In analyzing the motion, the Court initially found that venue would have been proper in the Central District of California, had the case originally been filed there. However, on weighing the private and public factors, Judge Albright concluded that Alfresco Software, Ltd. “failed to prove that [CDCA] is a clearly more convenient venue than [WDTX].” Of the eight relevant factors, five were deemed “neutral.” And of the remaining three, only two weighed in favor of transferring. Without more, the motion for transfer was denied. The case remains in the Western District of Texas. A breakdown of Judge Albright’s weighing of the factors can be found below:
PRIVATE INTEREST FACTORS
- The Court found that the first factor, relative ease of access to sources of proof, was neutral. Specifically, the Court found that while OpenText showed that some potentially relevant documents were in WDTX, Alfresco failed to identify any relevant documents that were in CDCA.
- The Court found the second factor, the availability of compulsory process to secure the attendance of witnesses, neutral. Alfresco argued that because OpenText’s offices are in Pasadena, several witnesses and former employees “likely reside in Los Angles [sic]” and are thus under the CDCA’s subpoena power. Nonetheless, the Court found that both parties failed to assert affirmatively that any of its identified witnesses were unwilling to testify. And “[w]hen no party has alleged or shown any witness’s unwillingness, a Court should not attach much weight to the compulsory process factor.”

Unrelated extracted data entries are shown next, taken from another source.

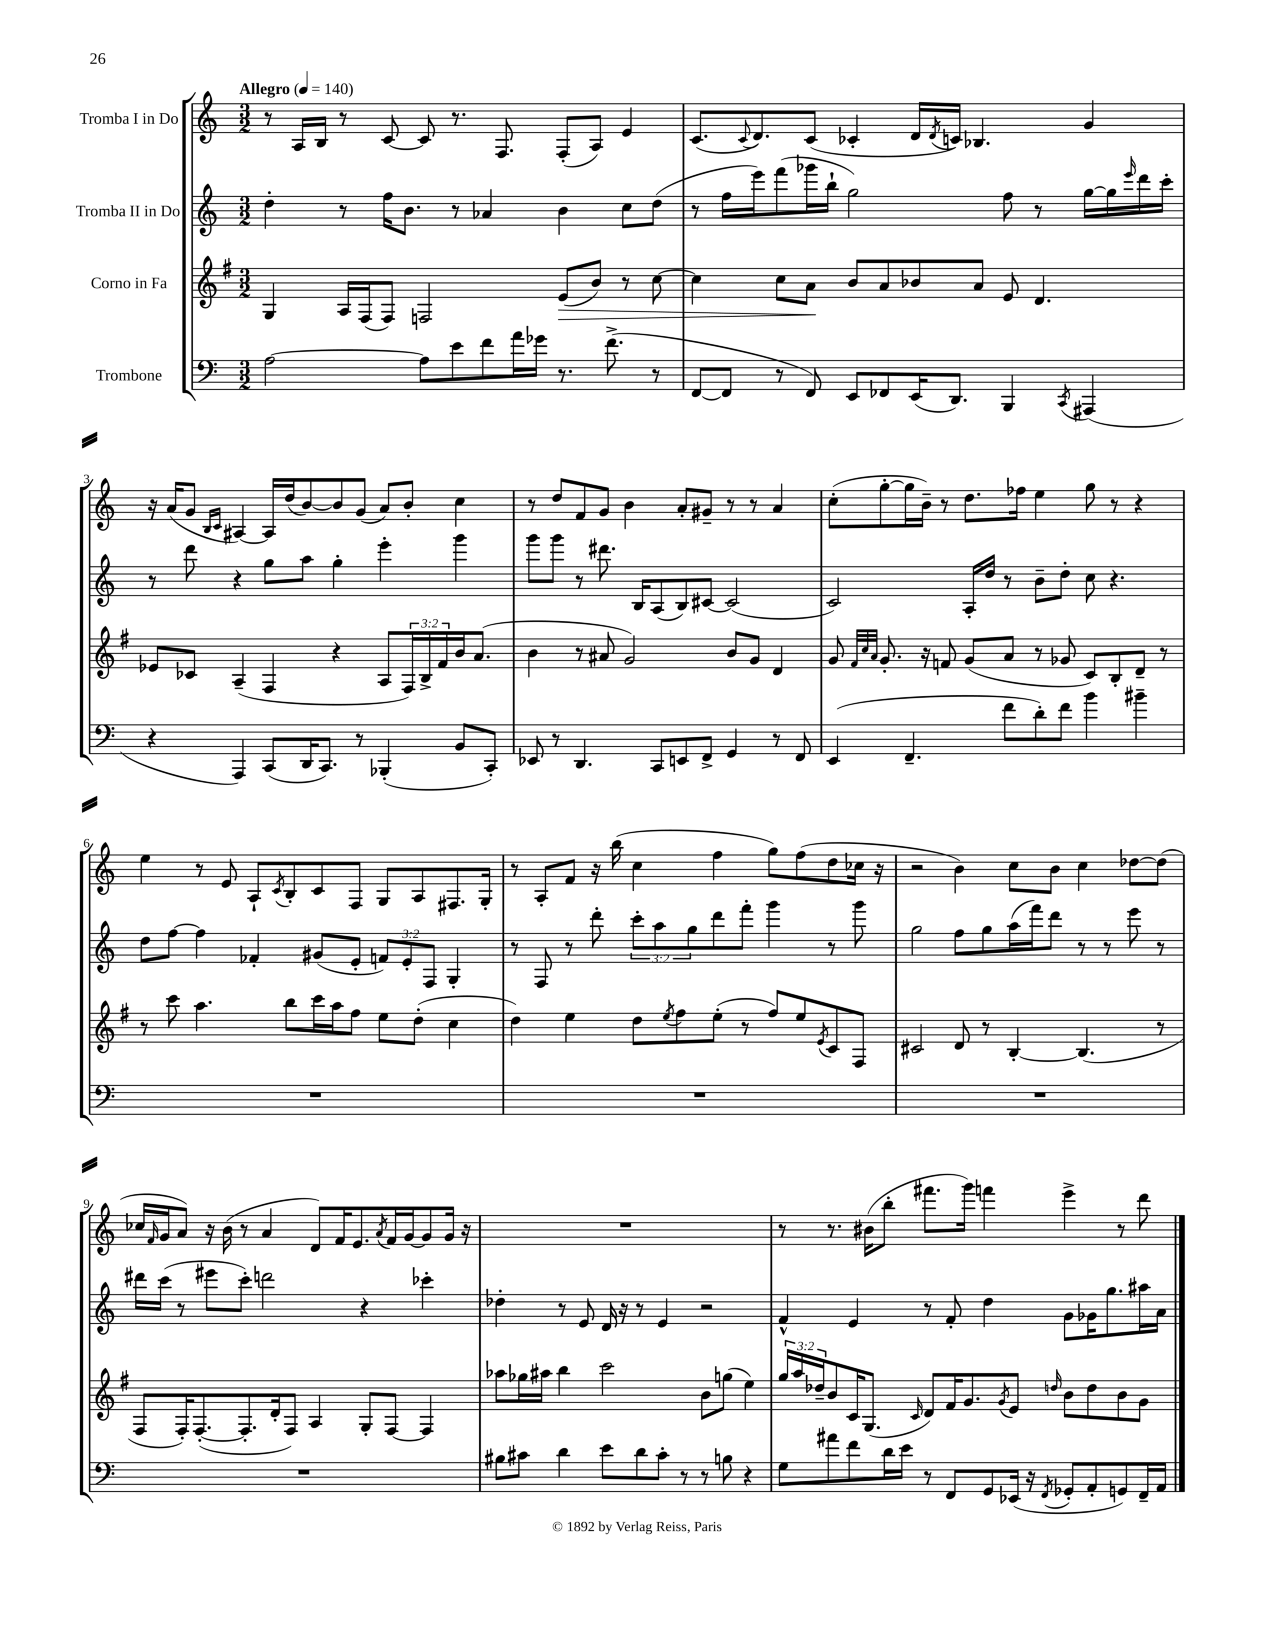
<<
\new StaffGroup <<
\new Staff = "s0" \with { instrumentName = "Tromba I in Do" } {
    \clef treble \key c \major \numericTimeSignature \time 3/2 \tempo "Allegro" 4 = 140
    r8 a16 b16 r8 c'8~ c'8 r8. f8. f8-.( a8) e'4 |
    c'8.( \appoggiatura { c'8 } d'8.) c'8( ces'4-. d'16 \acciaccatura { d'8 } c'16) bes4. g'4 |
    r16 a'16( g'8 \grace { b16 c'16 } ais4~) ais16 d''16( b'8~) b'8 g'8( a'8) b'8-. c''4 |
    r8 d''8 f'8 g'8 b'4 a'8-. gis'8-- r8 r8 a'4 |
    c''8-.( g''8~-. g''16 b'16--) r8 d''8. fes''16 e''4 g''8 r8 r4 |
    e''4 r8 e'8 a8-! \acciaccatura { c'8 } b8-. c'8 f8 g8 a8 fis8. g16-. |
    r8 a8-. f'8 r16 b''16( c''4 f''4 g''8) f''8( d''8 ces''16 r16 |
    r2 b'4) c''8 b'8 c''4 des''8~ des''8( |
    ces''16 \grace { f'16 } g'16 a'8) r16 b'16( r8 a'4 d'8) f'16 e'8. \acciaccatura { a'8 } f'16 g'16~ g'8 g'16 r16 |
    R1. |
    r8 r8. bis'16( b''8-. fis'''8. g'''16) f'''4 e'''4-> r8 d'''8 \bar "|." |
}
\new Staff = "s1" \with { instrumentName = "Tromba II in Do" } {
    \clef treble \key c \major \numericTimeSignature \time 3/2 \override Staff.TupletNumber.text = #tuplet-number::calc-fraction-text
    d''4-. r8 f''16 b'8. r8 aes'4 b'4 c''8 d''8( |
    r8 f''16 e'''16) f'''8( ges'''16 b''16-! g''2) f''8 r8 g''16~ g''16 \grace { e'''16 } d'''16 c'''16-. |
    r8 d'''8 r4 g''8 a''8 g''4-. e'''4-. g'''4 |
    g'''8 g'''8 r8 dis'''8. b16 a8( b8) cis'8~ cis'2( |
    c'2) a16-. d''16 r8 b'8-- d''8-. c''8 r4. |
    d''8 f''8~ f''4 fes'4-. gis'8( e'8-. \tuplet 3/2 { f'8) e'8-. f8 } g4-. |
    r8 f8 r8 d'''8-. \tuplet 3/2 { c'''8-. a''8 g''8 } d'''8 f'''8-. g'''4 r8 g'''8 |
    g''2 f''8 g''8 a''16( f'''16) d'''8 r8 r8 e'''8 r8 |
    dis'''16 c'''16( r8 eis'''8 c'''8-.) d'''2 r4 ces'''4-. |
    des''4-. r8 e'8 d'16 r16 r8 e'4 r2 |
    f'4-^ e'4 r8 f'8-. d''4 g'8 ges'16 g''8. ais''16 a'16 \bar "|." |
}
\new Staff = "s2" \with { instrumentName = "Corno in Fa" } {
    \clef treble \key g \major \numericTimeSignature \time 3/2 \override Staff.TupletNumber.text = #tuplet-number::calc-fraction-text
    g4 a16 fis16( fis8) f2 e'8\>( b'8) r8 c''8~ |
    c''4 c''8 a'8\! b'8 a'8 bes'8 a'8 e'8 d'4. |
    ees'8 ces'8 a4--( fis4 r4 a8 \tuplet 3/2 { fis16) b16-> fis'16 } b'16 a'8.( |
    b'4 r8 ais'8 g'2) b'8 g'8 d'4 |
    g'8 \grace { fis'32 c''32 a'32 } g'8.-. r16 f'8 g'8( a'8 r8 ges'8 c'8) b8-. d'8-- r8 |
    r8 c'''8 a''4. b''8 c'''16 a''16 fis''8 e''8 d''8-.( c''4 |
    d''4) e''4 d''8 \acciaccatura { e''8 } fis''8 e''8-.( r8 fis''8) e''8 \acciaccatura { e'8 } c'8 fis8 |
    cis'2 d'8 r8 b4~-. b4.( r8 |
    fis8 fis16-.) fis8.~-.( fis8.-. d'16-. fis8) a4 g8-. fis8~ fis4 |
    aes''8 ges''16 ais''16 b''4 c'''2 b'8 g''8( e''4) |
    \tuplet 3/2 { g''16 a''16 des''16-- } b'8 c'16 g8.( \grace { c'16 } d'8) fis'16 g'8. \acciaccatura { g'8 } e'8 \grace { d''16 } b'8 d''8 b'8 g'8 \bar "|." |
}
\new Staff = "s3" \with { instrumentName = "Trombone" } {
    \clef bass \key c \major \numericTimeSignature \time 3/2
    a2~ a8 e'8 f'8 a'16 ges'16 r8. f'8.->( r8 |
    f,8~ f,8 r8 f,8) e,8 fes,8 e,16( d,8.) b,,4 \acciaccatura { c,8 } ais,,4( |
    r4 a,,4) c,8( d,16 c,8.) r8 bes,,4-.( b,8 c,8-.) |
    ees,8 r8 d,4. c,8 e,8 f,8-> g,4 r8 f,8 |
    e,4( f,4.-- f'8 d'8-.) f'8 b'4 bis'4-- |
    R1. |
    R1. |
    R1. |
    R1. |
    bis8 cis'8 d'4 e'8 d'8 cis'8-. r8 r8 b8 r4 |
    g8 ais'8 f'8 d'16 e'16 r8 f,8 g,8 ees,16( r16 \acciaccatura { f,8 } ges,8-. a,8-. g,8) f,16-- a,16 \bar "|." |
}
>>
>>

- The cost of attendance for willing witnesses was also found neutral. The Court found that “[f]or some witnesses, the cost of attendance is lower” in WDTX, and for other witnesses, lower in CDCA.
- The Court found that the fourth factor, all other practical problems that make trial easy, expeditious, and inexpensive, weighed slightly in favor of transfer. Alfresco argued that judicial economy favored CDCA because OpenText asserted six of the same patents against Hyland and Alfresco in CDCA based on the same technology and against similar accused products. And because Hyland is an Ohio corporation, it could not be sued in WDTX. However, the Court found that this case was sufficiently distinct as not to be entirely duplicative because the case involves different patents, different claims, different products, and different parties.
PUBLIC INTEREST FACTORS
- The Court found that the first factor, administrative difficulties flowing from Court congestion, only slightly favored transfer. Alfresco argued that because CDCA’s docket was “twenty percent less crowded than WDTX when looking at per-judge caseloads,” transfer and consolidation of this case with the other California cases would promote efficiency. Notably, Judge Albright found this unconvincing because Alfresco “ignore[d] this Court’s ability to get those cases to trial quickly,” and that “this Court is slightly outpacing those [California] cases in pretrial matters like claim construction.”

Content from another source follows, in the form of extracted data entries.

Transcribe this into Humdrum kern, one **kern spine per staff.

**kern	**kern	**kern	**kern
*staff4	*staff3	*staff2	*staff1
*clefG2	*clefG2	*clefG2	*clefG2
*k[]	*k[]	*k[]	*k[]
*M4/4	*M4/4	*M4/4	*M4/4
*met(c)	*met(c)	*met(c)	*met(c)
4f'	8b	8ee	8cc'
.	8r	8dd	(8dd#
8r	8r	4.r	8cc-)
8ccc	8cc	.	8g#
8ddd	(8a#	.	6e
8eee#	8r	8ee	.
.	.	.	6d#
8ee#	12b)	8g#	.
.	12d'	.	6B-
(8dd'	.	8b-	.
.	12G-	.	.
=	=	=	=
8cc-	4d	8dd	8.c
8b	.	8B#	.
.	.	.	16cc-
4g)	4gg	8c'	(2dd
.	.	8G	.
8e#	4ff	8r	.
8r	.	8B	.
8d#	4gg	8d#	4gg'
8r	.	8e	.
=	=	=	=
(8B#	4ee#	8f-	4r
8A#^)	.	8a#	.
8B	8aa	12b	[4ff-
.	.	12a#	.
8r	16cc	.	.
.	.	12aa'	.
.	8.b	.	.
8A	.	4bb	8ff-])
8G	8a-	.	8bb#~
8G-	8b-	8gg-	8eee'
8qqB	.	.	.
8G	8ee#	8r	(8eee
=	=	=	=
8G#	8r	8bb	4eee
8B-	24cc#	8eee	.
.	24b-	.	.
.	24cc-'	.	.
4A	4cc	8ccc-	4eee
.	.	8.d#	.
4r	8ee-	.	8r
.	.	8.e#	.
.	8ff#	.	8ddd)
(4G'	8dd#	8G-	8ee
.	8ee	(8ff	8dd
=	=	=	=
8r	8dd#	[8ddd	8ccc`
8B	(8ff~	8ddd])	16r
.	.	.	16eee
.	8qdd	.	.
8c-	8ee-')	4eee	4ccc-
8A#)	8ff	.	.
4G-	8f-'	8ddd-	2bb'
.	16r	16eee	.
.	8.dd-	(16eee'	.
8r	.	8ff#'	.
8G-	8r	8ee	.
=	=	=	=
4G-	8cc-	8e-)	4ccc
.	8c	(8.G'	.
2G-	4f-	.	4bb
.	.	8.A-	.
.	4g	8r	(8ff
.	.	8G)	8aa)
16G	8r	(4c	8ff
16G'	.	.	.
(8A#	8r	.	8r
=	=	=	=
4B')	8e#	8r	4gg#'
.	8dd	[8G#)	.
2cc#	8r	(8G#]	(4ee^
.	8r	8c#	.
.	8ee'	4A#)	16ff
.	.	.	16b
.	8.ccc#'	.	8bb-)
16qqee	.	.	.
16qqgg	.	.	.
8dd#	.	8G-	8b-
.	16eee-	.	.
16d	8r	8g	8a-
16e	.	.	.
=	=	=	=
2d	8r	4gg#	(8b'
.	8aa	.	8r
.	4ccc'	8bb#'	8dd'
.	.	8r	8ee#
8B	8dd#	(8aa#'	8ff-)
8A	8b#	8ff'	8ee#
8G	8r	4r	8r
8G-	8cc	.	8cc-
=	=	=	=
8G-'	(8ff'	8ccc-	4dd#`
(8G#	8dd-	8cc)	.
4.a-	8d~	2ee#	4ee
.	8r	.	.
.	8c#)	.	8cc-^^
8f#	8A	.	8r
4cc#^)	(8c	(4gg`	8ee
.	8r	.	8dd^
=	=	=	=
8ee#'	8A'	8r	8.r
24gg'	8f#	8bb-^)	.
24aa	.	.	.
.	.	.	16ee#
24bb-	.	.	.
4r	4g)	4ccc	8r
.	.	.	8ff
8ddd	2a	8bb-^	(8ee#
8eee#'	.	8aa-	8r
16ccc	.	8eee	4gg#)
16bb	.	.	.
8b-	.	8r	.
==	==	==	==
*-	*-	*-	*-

- Second, as to the local interest in having localized interests decided at home, the Court found that the factor weighed against transfer. Specifically, Judge Albright found that “[n]one of the events giving rise to the infringement claim occurred in CDCA, and the Defendants’ generalized presence in the district is insufficient” to merit transfer. Moreover, the accused products from at least one Defendant were sold in WDTX.

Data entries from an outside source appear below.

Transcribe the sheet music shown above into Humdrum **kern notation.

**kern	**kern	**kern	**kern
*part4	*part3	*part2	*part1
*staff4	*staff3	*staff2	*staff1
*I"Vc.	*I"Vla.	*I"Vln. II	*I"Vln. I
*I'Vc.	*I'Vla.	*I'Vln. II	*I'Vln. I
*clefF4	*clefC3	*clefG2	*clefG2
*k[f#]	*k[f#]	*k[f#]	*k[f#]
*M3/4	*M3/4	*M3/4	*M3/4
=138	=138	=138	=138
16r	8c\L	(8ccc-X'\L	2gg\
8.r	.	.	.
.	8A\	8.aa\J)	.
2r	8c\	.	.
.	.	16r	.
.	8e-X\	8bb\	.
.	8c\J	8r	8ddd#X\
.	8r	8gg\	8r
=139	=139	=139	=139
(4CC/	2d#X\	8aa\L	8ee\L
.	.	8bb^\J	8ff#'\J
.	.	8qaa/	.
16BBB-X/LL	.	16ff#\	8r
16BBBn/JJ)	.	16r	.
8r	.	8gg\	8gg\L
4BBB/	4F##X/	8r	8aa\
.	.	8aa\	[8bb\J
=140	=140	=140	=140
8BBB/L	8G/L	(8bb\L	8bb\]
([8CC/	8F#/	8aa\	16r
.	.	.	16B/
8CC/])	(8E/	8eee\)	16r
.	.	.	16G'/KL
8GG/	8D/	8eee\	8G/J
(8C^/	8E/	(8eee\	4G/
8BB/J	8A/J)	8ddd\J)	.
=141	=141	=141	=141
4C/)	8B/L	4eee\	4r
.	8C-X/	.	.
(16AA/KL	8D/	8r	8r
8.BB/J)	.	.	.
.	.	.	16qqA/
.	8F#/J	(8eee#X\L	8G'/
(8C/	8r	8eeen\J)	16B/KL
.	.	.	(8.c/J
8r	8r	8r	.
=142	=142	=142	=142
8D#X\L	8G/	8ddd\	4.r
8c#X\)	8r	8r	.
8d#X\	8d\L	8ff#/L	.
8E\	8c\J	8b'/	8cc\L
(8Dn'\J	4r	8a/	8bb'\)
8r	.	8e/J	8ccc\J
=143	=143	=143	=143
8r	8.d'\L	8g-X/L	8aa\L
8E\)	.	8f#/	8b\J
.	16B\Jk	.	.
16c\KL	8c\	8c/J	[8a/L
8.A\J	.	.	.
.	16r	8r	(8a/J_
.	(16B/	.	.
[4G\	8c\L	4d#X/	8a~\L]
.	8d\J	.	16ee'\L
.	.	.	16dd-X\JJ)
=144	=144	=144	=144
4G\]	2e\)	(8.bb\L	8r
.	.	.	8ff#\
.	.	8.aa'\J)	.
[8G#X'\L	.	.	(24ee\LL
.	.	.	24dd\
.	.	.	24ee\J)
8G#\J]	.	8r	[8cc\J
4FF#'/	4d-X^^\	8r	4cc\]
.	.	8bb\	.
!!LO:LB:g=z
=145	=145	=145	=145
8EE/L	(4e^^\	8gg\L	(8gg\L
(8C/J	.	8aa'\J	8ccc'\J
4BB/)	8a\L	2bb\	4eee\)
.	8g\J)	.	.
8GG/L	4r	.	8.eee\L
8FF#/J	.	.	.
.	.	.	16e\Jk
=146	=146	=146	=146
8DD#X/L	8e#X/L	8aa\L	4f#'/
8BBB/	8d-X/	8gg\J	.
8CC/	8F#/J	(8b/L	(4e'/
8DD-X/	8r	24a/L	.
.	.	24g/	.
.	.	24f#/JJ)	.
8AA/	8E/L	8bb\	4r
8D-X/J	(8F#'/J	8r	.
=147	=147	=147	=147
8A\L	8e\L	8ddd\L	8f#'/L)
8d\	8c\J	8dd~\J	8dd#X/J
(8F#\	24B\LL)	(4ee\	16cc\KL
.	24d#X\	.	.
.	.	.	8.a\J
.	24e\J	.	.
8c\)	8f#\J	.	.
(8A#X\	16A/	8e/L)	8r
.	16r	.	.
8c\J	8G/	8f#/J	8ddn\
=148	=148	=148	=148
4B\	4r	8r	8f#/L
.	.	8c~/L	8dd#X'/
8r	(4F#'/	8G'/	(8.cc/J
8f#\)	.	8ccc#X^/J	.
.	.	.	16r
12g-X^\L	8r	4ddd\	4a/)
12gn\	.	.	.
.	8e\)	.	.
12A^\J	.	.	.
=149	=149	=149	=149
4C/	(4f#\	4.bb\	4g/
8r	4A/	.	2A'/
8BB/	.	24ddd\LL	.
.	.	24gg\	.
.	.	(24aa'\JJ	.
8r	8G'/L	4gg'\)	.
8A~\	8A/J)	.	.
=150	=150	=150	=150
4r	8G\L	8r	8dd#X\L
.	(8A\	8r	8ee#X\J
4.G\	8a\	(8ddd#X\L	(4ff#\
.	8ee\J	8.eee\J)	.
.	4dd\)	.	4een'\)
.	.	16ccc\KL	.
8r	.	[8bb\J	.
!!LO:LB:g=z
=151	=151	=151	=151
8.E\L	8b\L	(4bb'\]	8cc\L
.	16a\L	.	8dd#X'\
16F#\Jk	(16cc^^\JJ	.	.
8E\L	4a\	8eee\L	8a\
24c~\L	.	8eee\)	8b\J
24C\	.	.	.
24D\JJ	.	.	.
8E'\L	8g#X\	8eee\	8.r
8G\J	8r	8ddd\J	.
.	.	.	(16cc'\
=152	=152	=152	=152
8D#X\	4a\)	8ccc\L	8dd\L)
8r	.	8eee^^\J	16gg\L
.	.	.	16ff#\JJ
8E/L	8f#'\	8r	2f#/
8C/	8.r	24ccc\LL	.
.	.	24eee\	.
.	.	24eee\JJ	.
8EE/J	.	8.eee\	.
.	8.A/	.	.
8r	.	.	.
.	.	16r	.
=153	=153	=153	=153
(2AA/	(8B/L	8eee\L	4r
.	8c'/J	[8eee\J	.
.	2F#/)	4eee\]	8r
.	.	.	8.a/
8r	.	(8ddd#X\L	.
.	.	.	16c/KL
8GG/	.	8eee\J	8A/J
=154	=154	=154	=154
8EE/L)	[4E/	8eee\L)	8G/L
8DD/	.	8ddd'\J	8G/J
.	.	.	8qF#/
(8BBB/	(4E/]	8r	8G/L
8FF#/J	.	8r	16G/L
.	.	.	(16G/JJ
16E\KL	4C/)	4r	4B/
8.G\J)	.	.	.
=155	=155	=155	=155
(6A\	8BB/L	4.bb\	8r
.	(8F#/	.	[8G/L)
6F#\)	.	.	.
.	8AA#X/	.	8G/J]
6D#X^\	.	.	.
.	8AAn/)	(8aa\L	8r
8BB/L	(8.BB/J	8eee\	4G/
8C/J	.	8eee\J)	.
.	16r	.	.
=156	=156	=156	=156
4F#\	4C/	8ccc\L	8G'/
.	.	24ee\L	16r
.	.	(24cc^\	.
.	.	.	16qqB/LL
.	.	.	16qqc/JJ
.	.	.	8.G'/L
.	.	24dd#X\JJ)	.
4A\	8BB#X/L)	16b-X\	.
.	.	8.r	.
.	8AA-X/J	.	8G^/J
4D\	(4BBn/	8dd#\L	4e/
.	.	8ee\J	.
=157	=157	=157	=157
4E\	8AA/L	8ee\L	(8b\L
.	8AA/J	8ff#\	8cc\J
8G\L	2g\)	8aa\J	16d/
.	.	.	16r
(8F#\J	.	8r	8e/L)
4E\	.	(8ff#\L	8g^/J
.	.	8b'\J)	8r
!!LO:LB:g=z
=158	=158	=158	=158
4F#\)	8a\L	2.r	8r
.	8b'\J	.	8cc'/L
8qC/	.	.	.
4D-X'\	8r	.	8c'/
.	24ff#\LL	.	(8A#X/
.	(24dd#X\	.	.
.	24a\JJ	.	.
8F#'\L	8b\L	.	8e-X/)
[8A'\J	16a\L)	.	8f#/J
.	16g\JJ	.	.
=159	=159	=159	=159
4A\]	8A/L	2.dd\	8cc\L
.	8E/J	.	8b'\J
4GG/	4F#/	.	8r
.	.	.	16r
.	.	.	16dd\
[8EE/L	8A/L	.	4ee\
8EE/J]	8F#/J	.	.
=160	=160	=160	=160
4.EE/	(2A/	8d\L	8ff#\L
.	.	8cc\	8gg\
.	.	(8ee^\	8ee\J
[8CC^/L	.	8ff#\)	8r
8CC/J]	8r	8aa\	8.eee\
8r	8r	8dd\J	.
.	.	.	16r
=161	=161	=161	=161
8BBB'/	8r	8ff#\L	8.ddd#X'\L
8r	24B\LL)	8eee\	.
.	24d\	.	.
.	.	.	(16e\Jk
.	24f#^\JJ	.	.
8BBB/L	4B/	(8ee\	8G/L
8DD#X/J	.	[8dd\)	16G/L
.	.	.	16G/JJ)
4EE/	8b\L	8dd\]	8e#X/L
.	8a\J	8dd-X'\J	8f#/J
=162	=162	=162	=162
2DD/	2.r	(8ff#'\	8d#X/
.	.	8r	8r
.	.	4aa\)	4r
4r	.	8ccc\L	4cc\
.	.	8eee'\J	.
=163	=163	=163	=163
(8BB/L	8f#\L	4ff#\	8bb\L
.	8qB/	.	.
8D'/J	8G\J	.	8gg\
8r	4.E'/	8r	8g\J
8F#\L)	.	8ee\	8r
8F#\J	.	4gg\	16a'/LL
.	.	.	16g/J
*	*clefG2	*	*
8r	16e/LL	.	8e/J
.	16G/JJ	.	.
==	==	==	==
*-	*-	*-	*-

- Both parties agreed that the third factor – familiarity of the forum with the law that would govern the case – was neutral.
- Both parties agreed that the fourth factor – avoidance of unnecessary problems of conflict of laws or in the application of foreign law – was neutral.
This entry has been created for information and planning purposes. It is not intended to be, nor should it be substituted for, legal advice, which turns on specific facts.